9a.  Downer ending - Seems happy enough, all the villains and other zombies are dead and Madeline seems to be revived.  Dr Brunner does need a match, but doesn't seem upset that he doesn't have one.

9b.  Sudden end - Madeline says she dreamed, Dr Brunner asks for a match.  Bam.  Done.
9c.  Disaster porn - No disaster.
9d.  No cure - Legendre dying seemed to cure the zombism.  Which is unfortunate for the 6 zombies who fell off a cliff moments before Legendre did.  I assume.

Sequel to "White Zombie" Just a film with zombie in the title.
RULE #10

"I suppose you’ll think I’m a meddling old fool, but, you know, I’d feel a good deal better if you’d clear out of this place after you’re married, and have nothing more to do with Mr. Beaumont." ~ Dr Brunner.

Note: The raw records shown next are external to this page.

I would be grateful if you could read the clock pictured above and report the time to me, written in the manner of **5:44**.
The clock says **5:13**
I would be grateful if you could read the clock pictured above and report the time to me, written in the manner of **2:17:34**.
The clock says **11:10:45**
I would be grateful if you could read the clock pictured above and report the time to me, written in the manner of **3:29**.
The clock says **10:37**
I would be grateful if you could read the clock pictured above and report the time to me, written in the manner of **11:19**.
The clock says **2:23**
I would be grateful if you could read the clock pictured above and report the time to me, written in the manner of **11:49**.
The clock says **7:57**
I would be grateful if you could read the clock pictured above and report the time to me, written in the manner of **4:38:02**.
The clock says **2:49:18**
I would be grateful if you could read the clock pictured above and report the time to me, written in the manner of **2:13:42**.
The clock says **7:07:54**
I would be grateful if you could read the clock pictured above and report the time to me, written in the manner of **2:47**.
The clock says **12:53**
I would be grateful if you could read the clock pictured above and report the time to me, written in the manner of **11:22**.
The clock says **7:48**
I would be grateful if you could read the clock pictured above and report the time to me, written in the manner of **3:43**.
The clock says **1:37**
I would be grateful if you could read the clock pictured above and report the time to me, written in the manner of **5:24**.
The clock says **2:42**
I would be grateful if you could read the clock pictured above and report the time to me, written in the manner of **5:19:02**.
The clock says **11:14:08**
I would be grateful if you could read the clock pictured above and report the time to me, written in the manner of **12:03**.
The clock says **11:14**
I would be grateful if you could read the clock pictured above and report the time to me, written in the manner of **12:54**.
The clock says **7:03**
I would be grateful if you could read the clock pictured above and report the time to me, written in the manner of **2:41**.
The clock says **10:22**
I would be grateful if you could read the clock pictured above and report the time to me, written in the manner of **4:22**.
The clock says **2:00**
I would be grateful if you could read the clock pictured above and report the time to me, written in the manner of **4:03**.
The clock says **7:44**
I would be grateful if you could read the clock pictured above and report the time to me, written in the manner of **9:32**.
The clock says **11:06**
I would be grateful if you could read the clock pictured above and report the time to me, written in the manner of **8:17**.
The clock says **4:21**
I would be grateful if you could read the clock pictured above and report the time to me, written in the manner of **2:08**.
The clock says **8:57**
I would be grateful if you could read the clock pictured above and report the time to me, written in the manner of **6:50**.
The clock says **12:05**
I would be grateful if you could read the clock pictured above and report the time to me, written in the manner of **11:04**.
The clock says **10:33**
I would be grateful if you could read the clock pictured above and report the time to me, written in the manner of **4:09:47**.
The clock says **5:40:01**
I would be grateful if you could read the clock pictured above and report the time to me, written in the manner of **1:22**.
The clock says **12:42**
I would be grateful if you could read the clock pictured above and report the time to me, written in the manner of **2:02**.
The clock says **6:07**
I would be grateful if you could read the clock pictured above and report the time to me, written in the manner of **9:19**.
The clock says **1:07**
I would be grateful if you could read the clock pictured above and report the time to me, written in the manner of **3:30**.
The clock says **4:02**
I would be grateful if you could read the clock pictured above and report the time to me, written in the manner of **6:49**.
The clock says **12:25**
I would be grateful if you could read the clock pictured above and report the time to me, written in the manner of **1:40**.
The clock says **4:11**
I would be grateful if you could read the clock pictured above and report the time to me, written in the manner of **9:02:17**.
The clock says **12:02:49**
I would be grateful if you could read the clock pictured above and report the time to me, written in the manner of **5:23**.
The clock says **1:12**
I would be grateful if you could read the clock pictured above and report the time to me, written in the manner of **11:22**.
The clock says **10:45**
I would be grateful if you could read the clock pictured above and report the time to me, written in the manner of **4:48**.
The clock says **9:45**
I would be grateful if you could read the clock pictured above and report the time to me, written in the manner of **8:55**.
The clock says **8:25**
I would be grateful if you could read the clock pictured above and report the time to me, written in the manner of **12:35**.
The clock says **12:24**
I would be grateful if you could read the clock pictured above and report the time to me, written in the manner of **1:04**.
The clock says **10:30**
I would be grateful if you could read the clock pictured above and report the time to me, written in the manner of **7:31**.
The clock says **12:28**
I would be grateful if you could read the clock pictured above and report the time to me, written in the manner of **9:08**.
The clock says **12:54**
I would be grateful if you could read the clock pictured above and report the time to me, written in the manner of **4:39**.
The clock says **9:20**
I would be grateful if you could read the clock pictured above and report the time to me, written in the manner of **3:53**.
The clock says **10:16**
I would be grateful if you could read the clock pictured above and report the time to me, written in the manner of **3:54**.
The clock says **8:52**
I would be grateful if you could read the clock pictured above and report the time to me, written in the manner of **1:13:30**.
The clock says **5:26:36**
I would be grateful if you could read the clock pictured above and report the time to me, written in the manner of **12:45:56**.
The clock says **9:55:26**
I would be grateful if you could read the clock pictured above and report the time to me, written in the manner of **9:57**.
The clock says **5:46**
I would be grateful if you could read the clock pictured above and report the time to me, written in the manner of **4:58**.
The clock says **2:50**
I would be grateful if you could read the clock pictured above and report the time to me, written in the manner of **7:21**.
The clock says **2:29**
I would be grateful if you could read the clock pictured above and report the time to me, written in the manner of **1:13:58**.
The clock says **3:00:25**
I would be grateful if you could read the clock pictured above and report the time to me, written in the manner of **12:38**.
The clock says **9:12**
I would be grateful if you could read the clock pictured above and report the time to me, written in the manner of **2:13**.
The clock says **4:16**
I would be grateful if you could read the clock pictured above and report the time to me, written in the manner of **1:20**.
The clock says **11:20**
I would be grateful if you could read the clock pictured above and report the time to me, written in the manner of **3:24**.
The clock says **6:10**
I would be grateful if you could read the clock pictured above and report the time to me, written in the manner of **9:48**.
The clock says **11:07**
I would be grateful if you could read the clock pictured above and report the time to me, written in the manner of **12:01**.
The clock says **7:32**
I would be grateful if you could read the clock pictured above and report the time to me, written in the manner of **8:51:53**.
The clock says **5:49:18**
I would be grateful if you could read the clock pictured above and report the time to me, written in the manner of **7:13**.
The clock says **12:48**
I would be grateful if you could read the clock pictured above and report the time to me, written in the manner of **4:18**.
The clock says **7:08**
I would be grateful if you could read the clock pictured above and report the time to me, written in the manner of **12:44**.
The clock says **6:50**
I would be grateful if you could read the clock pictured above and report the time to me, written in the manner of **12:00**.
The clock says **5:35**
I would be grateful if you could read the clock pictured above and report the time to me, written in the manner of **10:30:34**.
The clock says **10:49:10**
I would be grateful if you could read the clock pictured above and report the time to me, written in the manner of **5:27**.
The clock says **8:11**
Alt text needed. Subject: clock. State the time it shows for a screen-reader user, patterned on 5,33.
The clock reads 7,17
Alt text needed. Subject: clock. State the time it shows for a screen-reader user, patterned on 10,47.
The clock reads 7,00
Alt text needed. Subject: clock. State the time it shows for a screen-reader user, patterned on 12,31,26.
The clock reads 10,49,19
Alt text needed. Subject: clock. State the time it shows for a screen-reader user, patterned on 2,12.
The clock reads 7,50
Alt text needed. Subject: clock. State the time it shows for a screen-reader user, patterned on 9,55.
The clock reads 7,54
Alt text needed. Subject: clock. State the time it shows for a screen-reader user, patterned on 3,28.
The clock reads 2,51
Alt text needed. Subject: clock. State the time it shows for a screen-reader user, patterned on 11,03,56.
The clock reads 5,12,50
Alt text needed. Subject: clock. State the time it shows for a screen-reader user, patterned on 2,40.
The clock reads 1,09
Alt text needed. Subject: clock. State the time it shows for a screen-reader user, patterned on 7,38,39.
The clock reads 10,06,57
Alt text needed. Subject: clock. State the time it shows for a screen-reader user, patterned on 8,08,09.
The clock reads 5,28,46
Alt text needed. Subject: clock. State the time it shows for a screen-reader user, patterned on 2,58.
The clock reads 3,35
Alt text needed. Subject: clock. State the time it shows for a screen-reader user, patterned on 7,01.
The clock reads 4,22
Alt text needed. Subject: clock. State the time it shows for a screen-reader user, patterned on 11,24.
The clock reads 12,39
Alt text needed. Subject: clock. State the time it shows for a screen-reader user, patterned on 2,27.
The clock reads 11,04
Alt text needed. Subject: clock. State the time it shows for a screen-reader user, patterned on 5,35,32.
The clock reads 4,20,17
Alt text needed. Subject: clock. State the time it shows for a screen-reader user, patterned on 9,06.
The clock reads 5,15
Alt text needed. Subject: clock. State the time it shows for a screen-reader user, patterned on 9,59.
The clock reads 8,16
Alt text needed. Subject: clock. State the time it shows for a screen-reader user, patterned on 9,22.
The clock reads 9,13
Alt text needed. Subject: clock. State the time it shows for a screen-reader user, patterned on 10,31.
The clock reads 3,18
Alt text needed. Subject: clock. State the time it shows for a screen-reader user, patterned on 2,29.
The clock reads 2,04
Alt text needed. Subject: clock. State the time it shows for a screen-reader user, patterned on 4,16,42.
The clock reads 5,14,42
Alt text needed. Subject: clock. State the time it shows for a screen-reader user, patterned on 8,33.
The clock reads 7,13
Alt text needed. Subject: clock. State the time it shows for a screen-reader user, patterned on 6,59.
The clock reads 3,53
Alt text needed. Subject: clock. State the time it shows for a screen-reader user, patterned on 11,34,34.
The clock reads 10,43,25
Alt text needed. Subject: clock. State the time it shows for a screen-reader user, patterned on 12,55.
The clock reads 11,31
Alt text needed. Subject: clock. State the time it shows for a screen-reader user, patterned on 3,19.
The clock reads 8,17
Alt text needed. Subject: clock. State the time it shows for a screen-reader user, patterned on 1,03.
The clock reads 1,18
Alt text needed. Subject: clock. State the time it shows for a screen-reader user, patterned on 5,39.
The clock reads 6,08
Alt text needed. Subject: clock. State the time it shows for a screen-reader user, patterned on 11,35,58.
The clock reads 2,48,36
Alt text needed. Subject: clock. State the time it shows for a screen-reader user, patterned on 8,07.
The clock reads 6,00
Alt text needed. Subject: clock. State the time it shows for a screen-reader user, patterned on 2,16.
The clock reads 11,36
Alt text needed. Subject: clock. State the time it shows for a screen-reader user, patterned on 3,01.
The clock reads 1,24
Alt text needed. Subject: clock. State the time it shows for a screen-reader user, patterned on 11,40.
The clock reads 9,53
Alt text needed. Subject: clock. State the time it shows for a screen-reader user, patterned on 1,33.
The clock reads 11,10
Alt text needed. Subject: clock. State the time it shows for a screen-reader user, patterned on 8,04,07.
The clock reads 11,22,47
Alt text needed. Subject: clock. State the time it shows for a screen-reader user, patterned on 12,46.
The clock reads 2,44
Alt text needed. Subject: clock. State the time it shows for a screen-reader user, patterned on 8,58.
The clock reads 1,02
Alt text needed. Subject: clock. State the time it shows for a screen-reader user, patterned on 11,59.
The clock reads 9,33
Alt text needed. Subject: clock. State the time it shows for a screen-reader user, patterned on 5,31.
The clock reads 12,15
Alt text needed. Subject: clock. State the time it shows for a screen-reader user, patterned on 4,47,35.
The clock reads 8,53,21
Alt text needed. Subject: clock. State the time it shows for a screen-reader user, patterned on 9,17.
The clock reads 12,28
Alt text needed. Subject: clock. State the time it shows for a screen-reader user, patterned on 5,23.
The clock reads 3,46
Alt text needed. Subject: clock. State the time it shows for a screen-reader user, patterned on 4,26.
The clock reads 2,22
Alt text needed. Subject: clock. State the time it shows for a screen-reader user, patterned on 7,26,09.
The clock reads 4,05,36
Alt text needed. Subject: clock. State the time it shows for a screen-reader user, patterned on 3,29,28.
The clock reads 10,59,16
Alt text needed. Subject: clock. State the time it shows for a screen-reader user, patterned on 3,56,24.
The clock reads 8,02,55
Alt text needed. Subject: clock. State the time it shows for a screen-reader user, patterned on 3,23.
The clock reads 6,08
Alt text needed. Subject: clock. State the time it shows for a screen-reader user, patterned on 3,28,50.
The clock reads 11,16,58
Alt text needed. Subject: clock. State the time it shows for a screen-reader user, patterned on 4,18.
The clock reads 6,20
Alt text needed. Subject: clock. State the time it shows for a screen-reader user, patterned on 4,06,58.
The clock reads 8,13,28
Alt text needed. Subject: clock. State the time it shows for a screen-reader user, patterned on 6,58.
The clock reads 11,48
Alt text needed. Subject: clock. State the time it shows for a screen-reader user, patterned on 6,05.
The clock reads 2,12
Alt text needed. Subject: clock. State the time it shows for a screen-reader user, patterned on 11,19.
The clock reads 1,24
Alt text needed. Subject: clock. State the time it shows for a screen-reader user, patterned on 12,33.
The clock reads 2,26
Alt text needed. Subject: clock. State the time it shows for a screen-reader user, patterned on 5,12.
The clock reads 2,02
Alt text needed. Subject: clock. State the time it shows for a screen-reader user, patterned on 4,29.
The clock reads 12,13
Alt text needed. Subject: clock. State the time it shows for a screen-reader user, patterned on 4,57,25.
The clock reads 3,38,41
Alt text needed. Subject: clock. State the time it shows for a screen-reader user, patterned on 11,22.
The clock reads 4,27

10a.  Sequels - Indirect sequel:  Revolt of the Zombies (1936) was made by same director as a loose sequel (and included inserts of Bela Legosi's hypnotic stare from this film.  The financier of White Zombie, however claimed exclusive rights to the word zombie in film titles and the court eventually ruled that Revolt could not be marketed as a sequel.
10b.  Remakes - A 2009 short film with the same name based on the same book exists, and a couple of remakes stuck in development hell.
10c.  Adaptations - Credited as an adaptation of William Seabrook's "The Magic Island" but influenced by the (also Seabrook inspired) 1932 stage play "Zombie."

Nobody likes hypnotoad...  Nobody likes hypnotoad...


  • Rules that are followed in this film:  1, 2 (for the time).
  • Rules that are partially followed, or not clear, in this film:  3, 4, 5, 6, 8, 10.
  • Rules not followed by the film:  7. 9.
~ DUG.
He's really upset they have better pants.